Irene López Assor , Psychologist

The expert alerts that when we feel imprisoned, anxiety is triggered and we promote an internal death, the psychological one, the death of not doing what we need at all times, what we want to do or what we really want to transmit. We are at the service of the requirement, to the order of the norm, to the order of what our parents have demanded of us, what society has taught us or what others expect of us. We forget who we really are, and to know who we are and what we need, a quiet space and solitude are necessary for introspection and getting to know each other well.

To stop being

What we must do to stop being demanding of ourselves is be more flexible. And since we cannot start anything without a good self-knowledge, we must analyze well what part of the demand comes from us and what part of the environment: «It is very important to be clear about how our education has been in reference to the issue of demand and respond to the following questions: How did our parents raise us? How was education at school? How were we required as a child in relation to friends and the rest of society? ”Says Irene López Assor.

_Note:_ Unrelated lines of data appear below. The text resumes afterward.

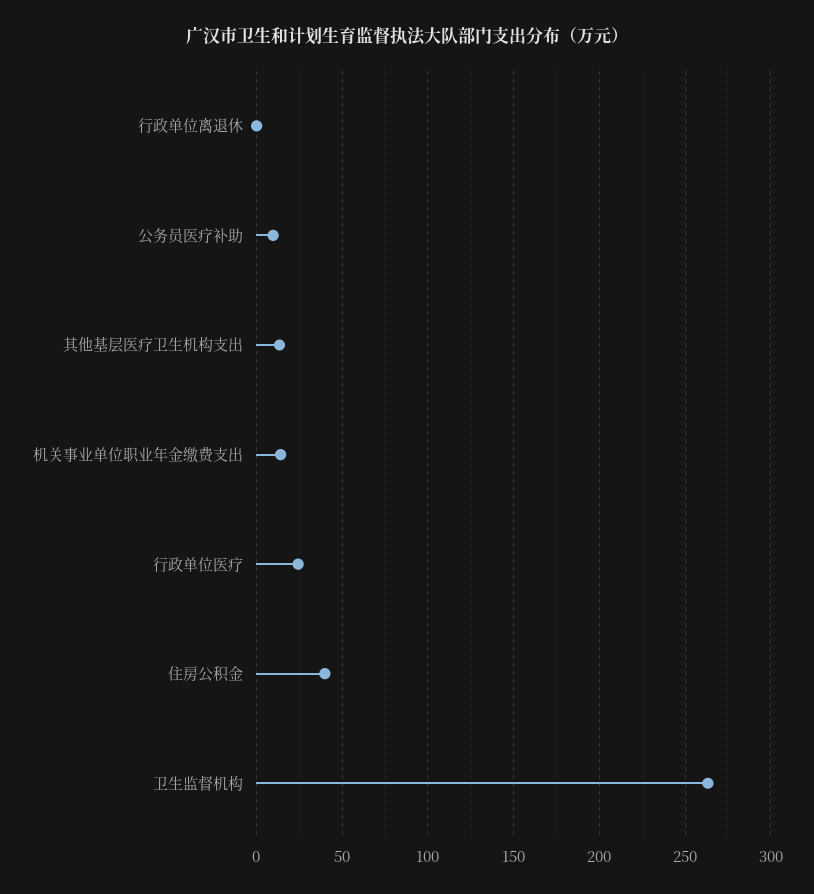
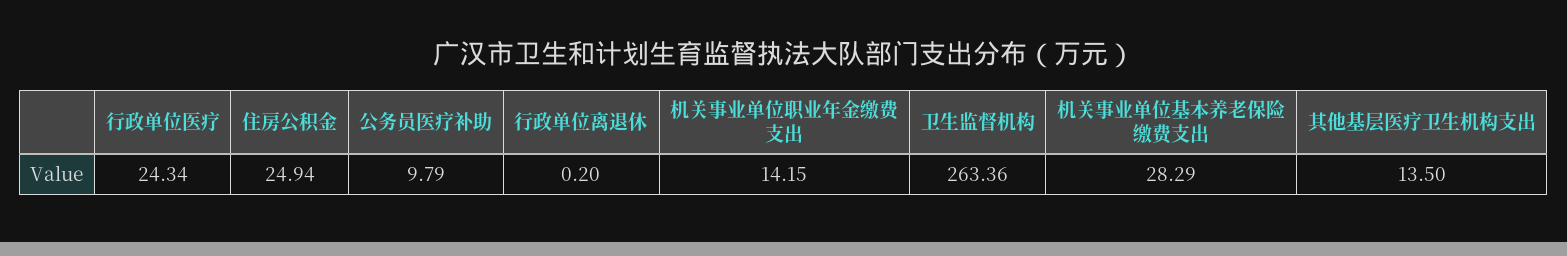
住房公积金: 40 -> 24.94
机关事业单位基本养老保险缴费支出: none -> 28.29

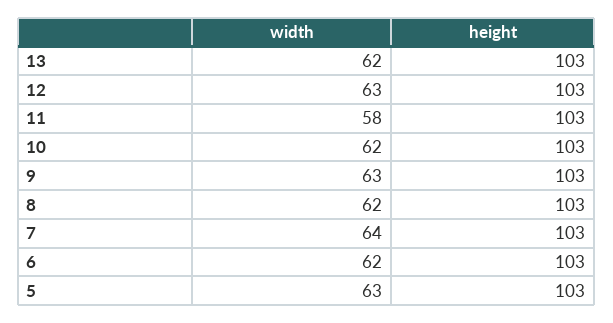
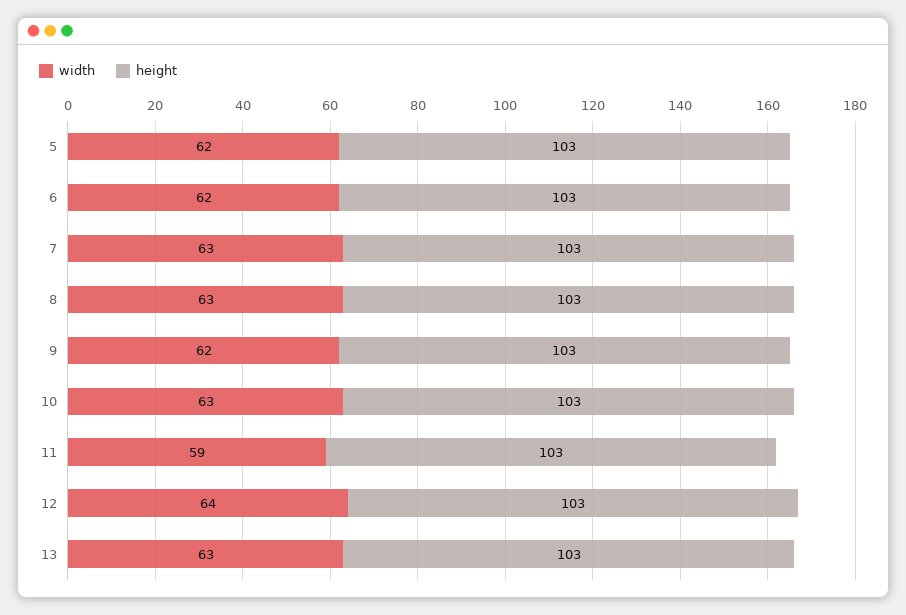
width, 13: 62 -> 63
width, 12: 63 -> 64
width, 11: 58 -> 59
width, 10: 62 -> 63
width, 9: 63 -> 62
width, 8: 62 -> 63
width, 7: 64 -> 63
width, 5: 63 -> 62

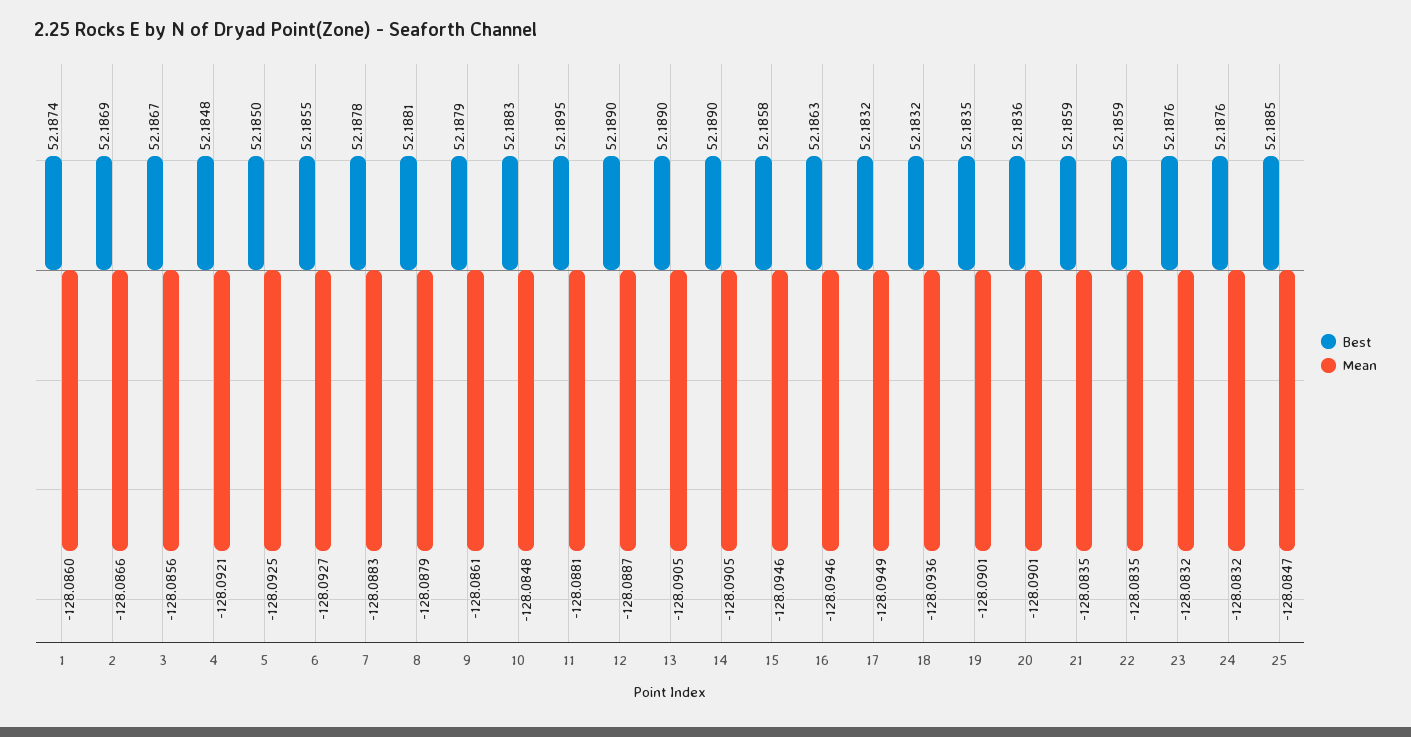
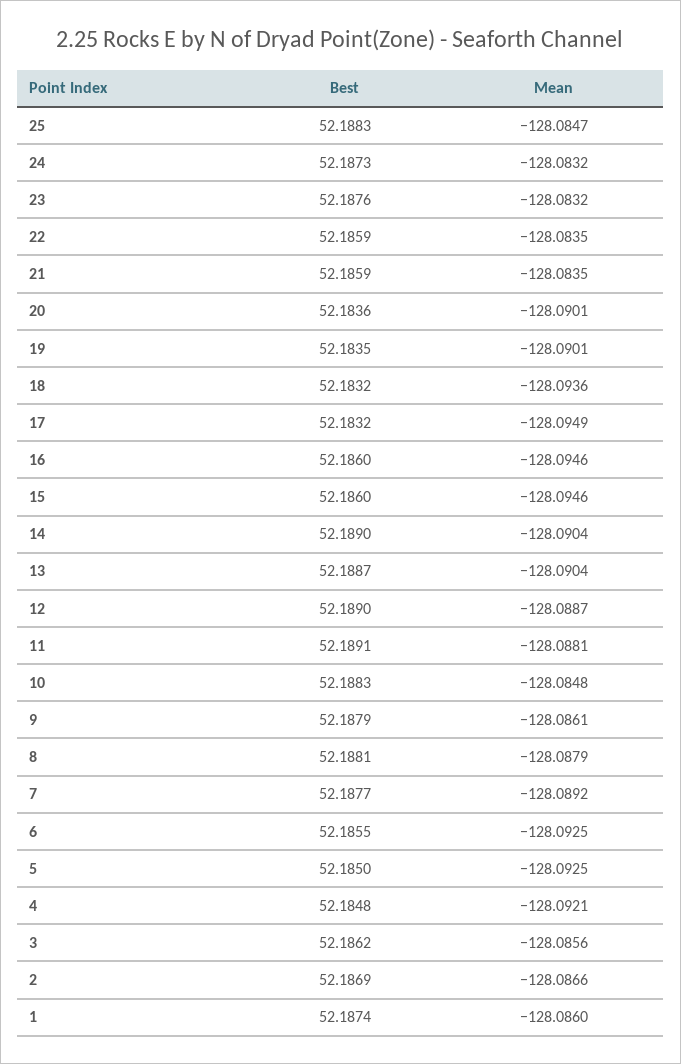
Best, 3: 52.1867 -> 52.1862
Mean, 6: -128.0927 -> -128.0925
Best, 7: 52.1878 -> 52.1877
Mean, 7: -128.0883 -> -128.0892
Best, 11: 52.1895 -> 52.1891
Best, 13: 52.189 -> 52.1887
Mean, 13: -128.0905 -> -128.0904
Mean, 14: -128.0905 -> -128.0904
Best, 15: 52.1858 -> 52.186
Best, 16: 52.1863 -> 52.186
Best, 24: 52.1876 -> 52.1873
Best, 25: 52.1885 -> 52.1883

This analysis is to learn to separate the requirements into parts, so as not to put them all in the same bag. Remove and separate the demand from the environment and keep what is exclusively ours. Because, the first step is to meet us.

«I always suggest to start working on your self-demand to start with childhood: What did you want to be when you grew up? What were your dreams as a child? What is your identity Who you really are? It is also good to analyze: What have you achieved with your stiffness? Where has it taken you? With a very high probability, these last two questions have answers such as: frustration, burnout, lack of self-esteem, lack of recognition from others, sadness, etc. », he says.

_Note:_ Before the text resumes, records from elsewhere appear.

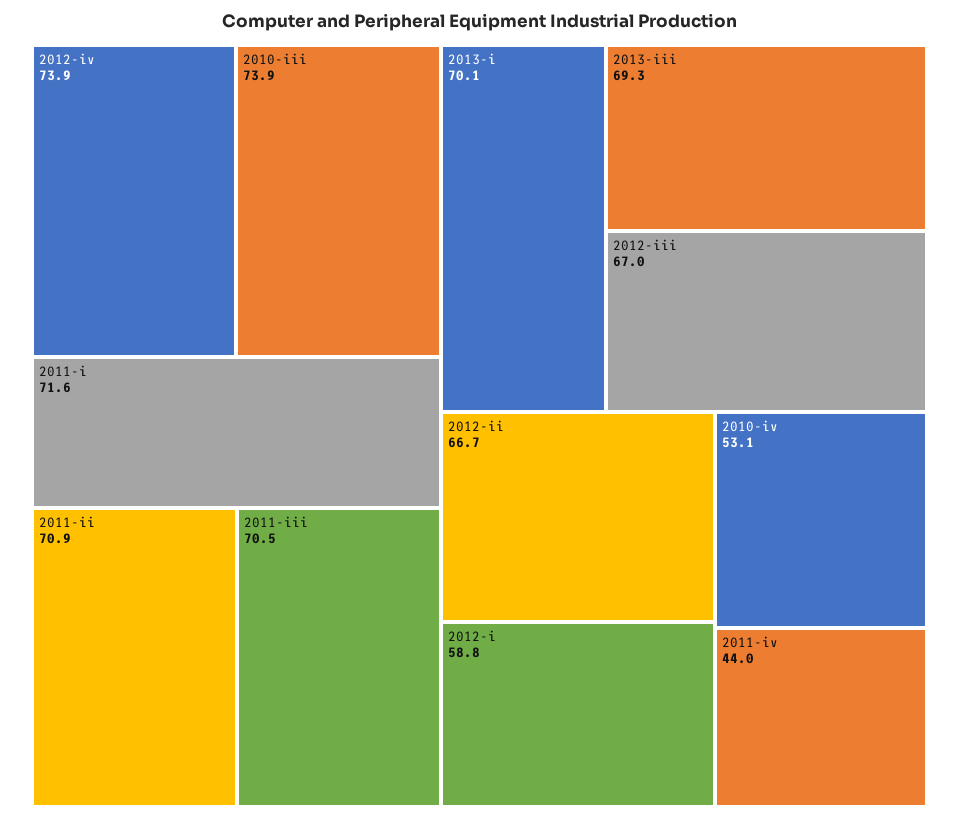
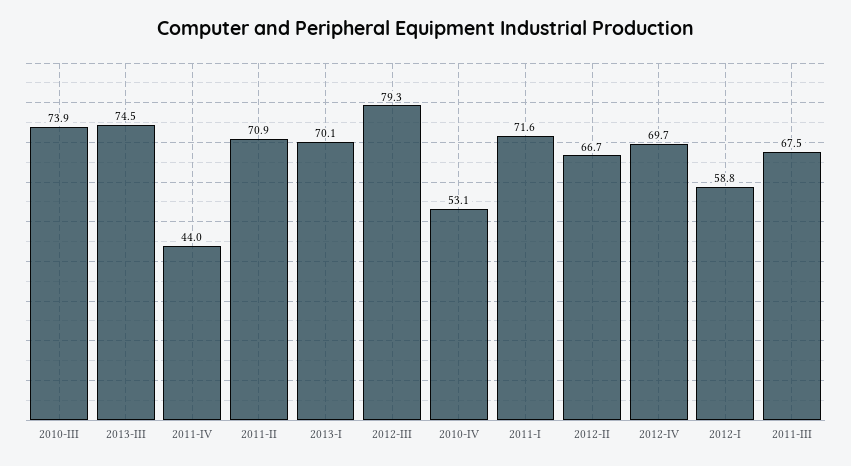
2012-iv: 73.9 -> 69.7
2011-iii: 70.5 -> 67.5
2013-iii: 69.3 -> 74.5
2012-iii: 67 -> 79.3

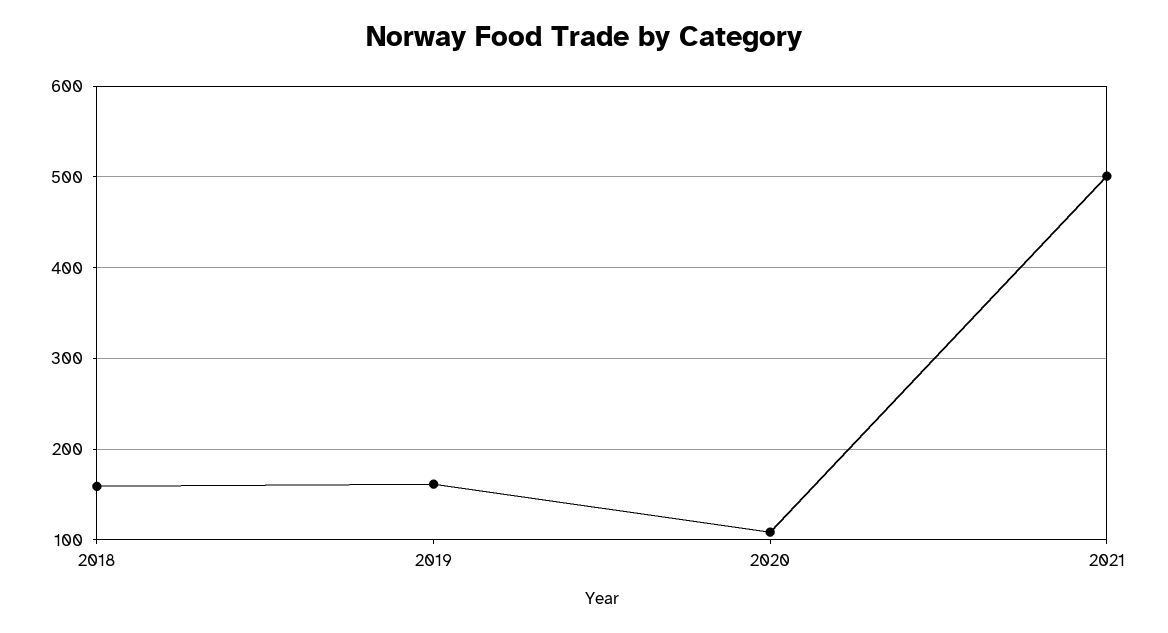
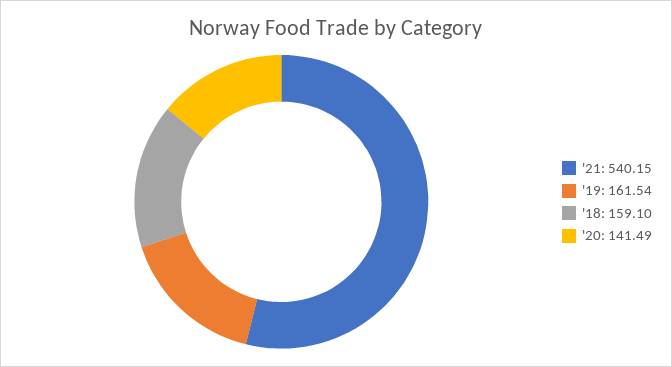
2020: 110 -> 141.49
2021: 500 -> 540.15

“The time of rest and of doing nothing should also be a priority”
Irene López Assor , Psychologist

Rigid thinking will automatically make us anticipate everything in a very negative way, because we think we know the result and we take it for granted. What has to be done? Make a list and put everything that has to be done, checking what are the priorities but remembering that there is a priority that we cannot ignore: the time of rest and of doing nothing, even half an hour. “If we put it on a list we will cross out what we are achieving, and we will realize how many things we do not do because we postpone them and we do not give the priority that they really have,” encourages the specialist.

To conclude, López Assor advises that you allow yourself to make mistakes because it is necessary in life: «With mistakes we learn to know where we do not have to go through again. The error has its utility, it is not an enemy, an ally, necessary to learn the correct path. Try to laugh at the trial and error process. If we fall, we get up and try again but adding some variable that was not entered in the first moment. If we do things always the same, the result will always be the same.